Return only this: the line with "right ear: (225, 193)" and all the lines that follow it below, through the final one, exactly as they are.

Records drawn from a dataset
§ §

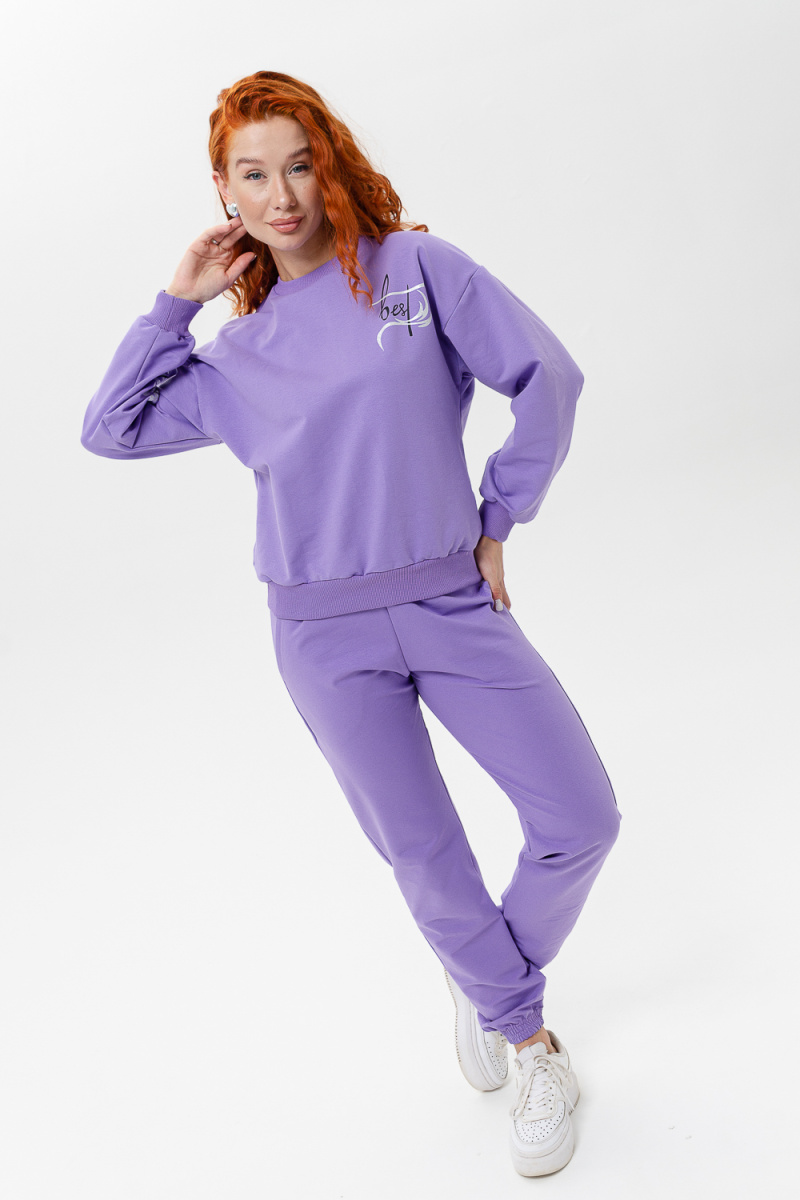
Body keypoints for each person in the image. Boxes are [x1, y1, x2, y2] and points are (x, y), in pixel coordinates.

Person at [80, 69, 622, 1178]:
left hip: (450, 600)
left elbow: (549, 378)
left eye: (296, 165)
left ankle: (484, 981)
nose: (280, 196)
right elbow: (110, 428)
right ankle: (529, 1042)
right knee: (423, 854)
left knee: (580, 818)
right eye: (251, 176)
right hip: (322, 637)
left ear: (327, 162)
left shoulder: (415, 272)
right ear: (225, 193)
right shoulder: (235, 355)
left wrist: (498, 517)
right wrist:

§ §

-- Result of this task --
right ear: (225, 193)
right shoulder: (235, 355)
left wrist: (498, 517)
right wrist:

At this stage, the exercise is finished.